Spearheading Survey Copter's prototyping and short-run manufacturing activities, the Stratasys Fortus 400mc and Dimension Elite 3D Printers are deployed in the production of component parts for the company's mini-UAV systems, including both helicopter and fixed-wing variants weighing up to 30kg and 10kg respectively. Ranging from a few millimetres up to parts measuring 40cm x 10cm, these components comprise mechanical structures for optical turrets, structural elements of aircraft, battery compartment housing, supporting structure, as well as scale models.
For Masenelli, the ability to utilise different materials according to specific application needs offers key advantages for producing durable 3D printed parts. Such materials include FDM thermoplastics polycarbonate, ABS and high-performance ULTEM 9085 which boasts superior strength and lightweight properties, as well as other desirable characteristics including FST (flame, smoke and toxicity) rating. This safety standard, particularly valued within the aerospace and transportation industries, ensures a material won't promote a fire, release harmful smoke, or emit toxic fumes.
"That we are able to print production-grade materials such as high-performance FDM thermoplastics like ULTEM, which is qualified for aerospace applications, is a definite plus for our operations," he explains.
"The Stratasys 3D Printer can produce parts with complex shapes – for us a highly sought after requirement and a principle differentiator that sets Stratasys' proposition apart from that of other providers," he adds. "This specific capability enables us to produce parts of wide-ranging dimensions and hollow forms, as well as full honeycomb structures."
Featuring two material bays for maximum uninterrupted production, the Stratasys Fortus 400mc 3D Production System produces accurate, durable, repeatable 3D parts with superior throughput. It is available in two configurations: the basic system which builds parts as large as 355mm x 254mm x 254mm, and an optionally upgraded system which builds parts as large as 406mm x 355mm x 406 mm. With four layer thicknesses to choose from, users can fine-tune their desired balance between FDM's finest possible feature detail and the fastest build.
The Stratasys Dimension Elite 3D Printer features the finest resolution of any Stratasys Design Series Performance 3D Printers and produces nine colours of real ABSplus thermoplastic.
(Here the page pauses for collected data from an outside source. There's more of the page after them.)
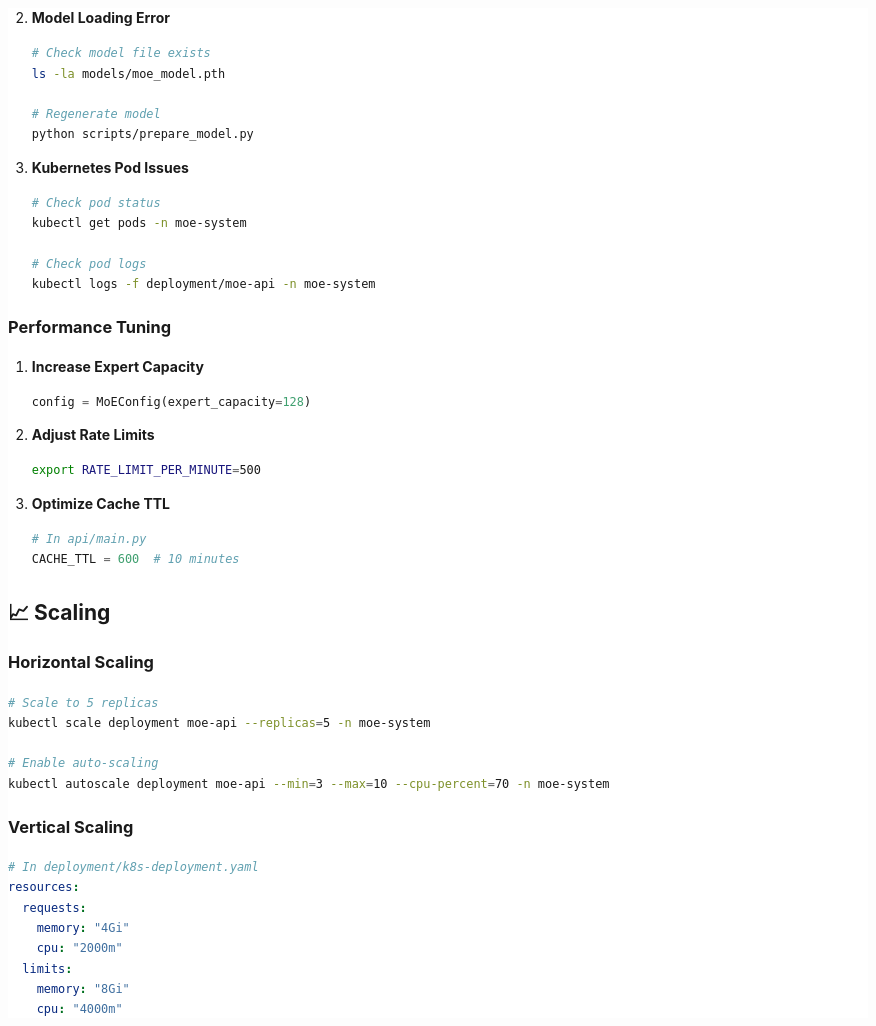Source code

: 2. **Model Loading Error**
   ```bash
   # Check model file exists
   ls -la models/moe_model.pth
   
   # Regenerate model
   python scripts/prepare_model.py
   ```

3. **Kubernetes Pod Issues**
   ```bash
   # Check pod status
   kubectl get pods -n moe-system
   
   # Check pod logs
   kubectl logs -f deployment/moe-api -n moe-system
   ```

### Performance Tuning

1. **Increase Expert Capacity**
   ```python
   config = MoEConfig(expert_capacity=128)
   ```

2. **Adjust Rate Limits**
   ```bash
   export RATE_LIMIT_PER_MINUTE=500
   ```

3. **Optimize Cache TTL**
   ```python
   # In api/main.py
   CACHE_TTL = 600  # 10 minutes
   ```

## 📈 Scaling

### Horizontal Scaling

```bash
# Scale to 5 replicas
kubectl scale deployment moe-api --replicas=5 -n moe-system

# Enable auto-scaling
kubectl autoscale deployment moe-api --min=3 --max=10 --cpu-percent=70 -n moe-system
```

### Vertical Scaling

```yaml
# In deployment/k8s-deployment.yaml
resources:
  requests:
    memory: "4Gi"
    cpu: "2000m"
  limits:
    memory: "8Gi"
    cpu: "4000m"
```
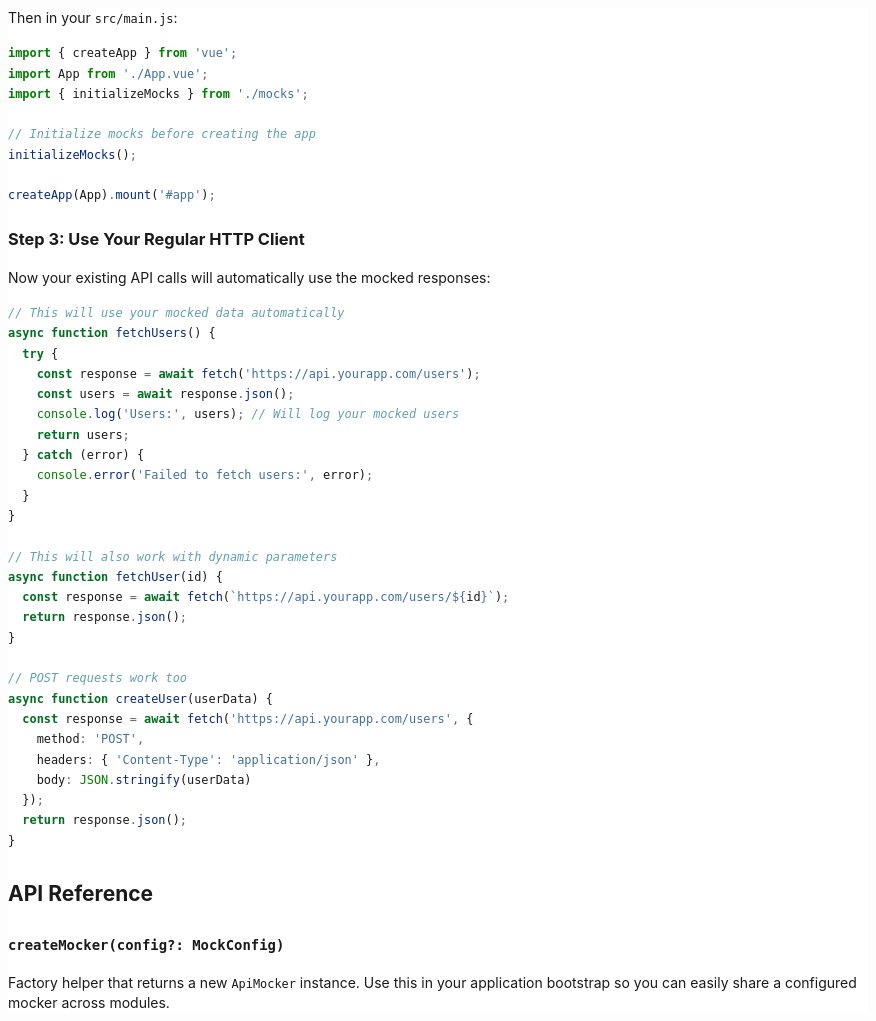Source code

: Then in your `src/main.js`:

```typescript
import { createApp } from 'vue';
import App from './App.vue';
import { initializeMocks } from './mocks';

// Initialize mocks before creating the app
initializeMocks();

createApp(App).mount('#app');
```

### Step 3: Use Your Regular HTTP Client

Now your existing API calls will automatically use the mocked responses:

```typescript
// This will use your mocked data automatically
async function fetchUsers() {
  try {
    const response = await fetch('https://api.yourapp.com/users');
    const users = await response.json();
    console.log('Users:', users); // Will log your mocked users
    return users;
  } catch (error) {
    console.error('Failed to fetch users:', error);
  }
}

// This will also work with dynamic parameters
async function fetchUser(id) {
  const response = await fetch(`https://api.yourapp.com/users/${id}`);
  return response.json();
}

// POST requests work too
async function createUser(userData) {
  const response = await fetch('https://api.yourapp.com/users', {
    method: 'POST',
    headers: { 'Content-Type': 'application/json' },
    body: JSON.stringify(userData)
  });
  return response.json();
}
```

## API Reference

### `createMocker(config?: MockConfig)`

Factory helper that returns a new `ApiMocker` instance. Use this in your application bootstrap so you can easily share a configured mocker across modules.
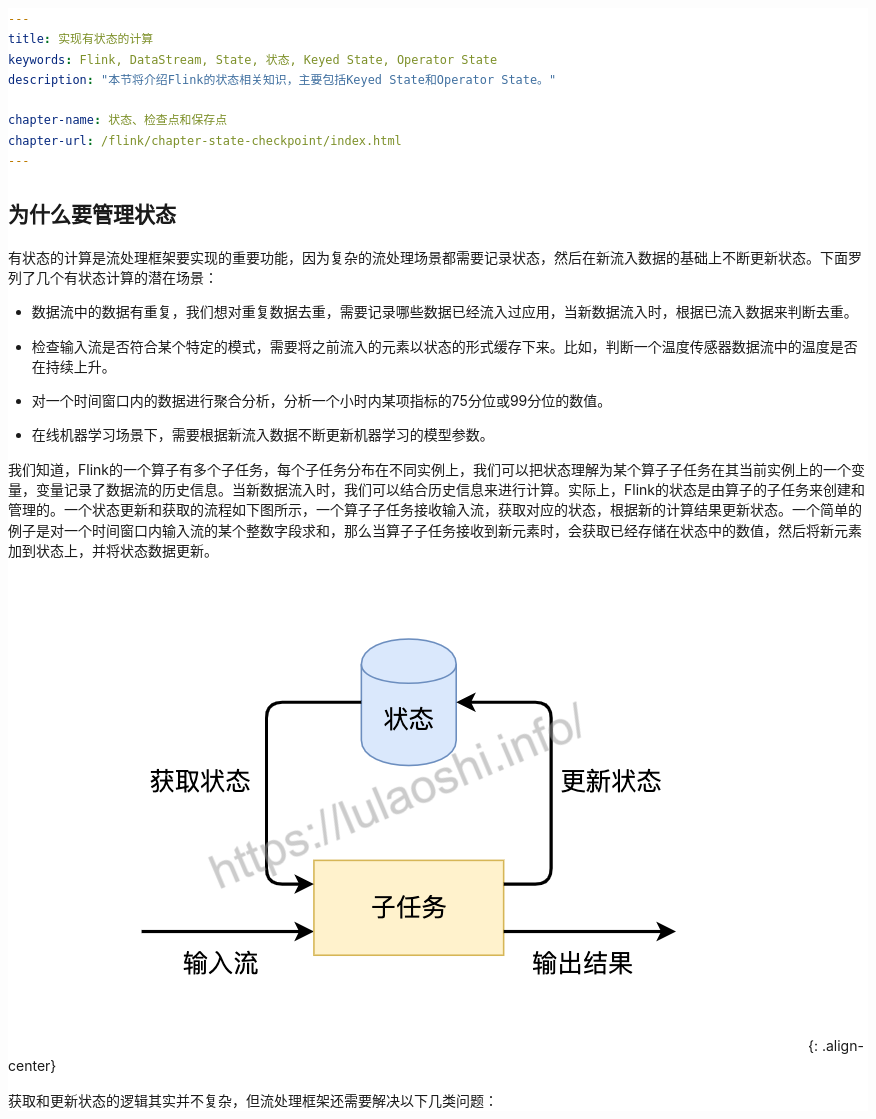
 ```yaml
---
title: 实现有状态的计算
keywords: Flink, DataStream, State, 状态, Keyed State, Operator State
description: "本节将介绍Flink的状态相关知识，主要包括Keyed State和Operator State。"

chapter-name: 状态、检查点和保存点
chapter-url: /flink/chapter-state-checkpoint/index.html
---
```


## 为什么要管理状态

有状态的计算是流处理框架要实现的重要功能，因为复杂的流处理场景都需要记录状态，然后在新流入数据的基础上不断更新状态。下面罗列了几个有状态计算的潜在场景：

* 数据流中的数据有重复，我们想对重复数据去重，需要记录哪些数据已经流入过应用，当新数据流入时，根据已流入数据来判断去重。

* 检查输入流是否符合某个特定的模式，需要将之前流入的元素以状态的形式缓存下来。比如，判断一个温度传感器数据流中的温度是否在持续上升。
* 对一个时间窗口内的数据进行聚合分析，分析一个小时内某项指标的75分位或99分位的数值。
* 在线机器学习场景下，需要根据新流入数据不断更新机器学习的模型参数。

我们知道，Flink的一个算子有多个子任务，每个子任务分布在不同实例上，我们可以把状态理解为某个算子子任务在其当前实例上的一个变量，变量记录了数据流的历史信息。当新数据流入时，我们可以结合历史信息来进行计算。实际上，Flink的状态是由算子的子任务来创建和管理的。一个状态更新和获取的流程如下图所示，一个算子子任务接收输入流，获取对应的状态，根据新的计算结果更新状态。一个简单的例子是对一个时间窗口内输入流的某个整数字段求和，那么当算子子任务接收到新元素时，会获取已经存储在状态中的数值，然后将新元素加到状态上，并将状态数据更新。

![状态获取和更新示意图](./img/状态获取和更新.png){: .align-center}

获取和更新状态的逻辑其实并不复杂，但流处理框架还需要解决以下几类问题：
When the finest dimension resolution of 0.178 mm is not required, the Dimension Elite allows users to accelerate printing with a layer thickness of 0.33 mm.
According to Jeff DeGrange, the impact of AM in the defence sector is only just beginning to be felt. He believes, in fact, that it will fundamentally alter the way in which products are made completely. He says: "I think in the defence industry that you're not going to see tens of thousands of military products being produced anymore. I think you're going to see maybe a thousand of the objects being produced and then maybe a faster evolution of those original products."
He continues: "The enemies are finding a way to counter defence innovations, so that evolution has to be matched and bettered. So, for instance, if you're using small UAVs in the Middle East and you're using a lot of those and they're being shot down, you may need a redesign to allow you to fly at a greater altitude or a greater airspeed. So you're going from model one to models two and three very quickly. Alternatively, what if you need to have a base system that you can reconfigure to do multiple missions – ie putting on different wings to allow you to have extended ranges or to carry a greater payload? So the idea is to be able to do that easily. AM can achieve that."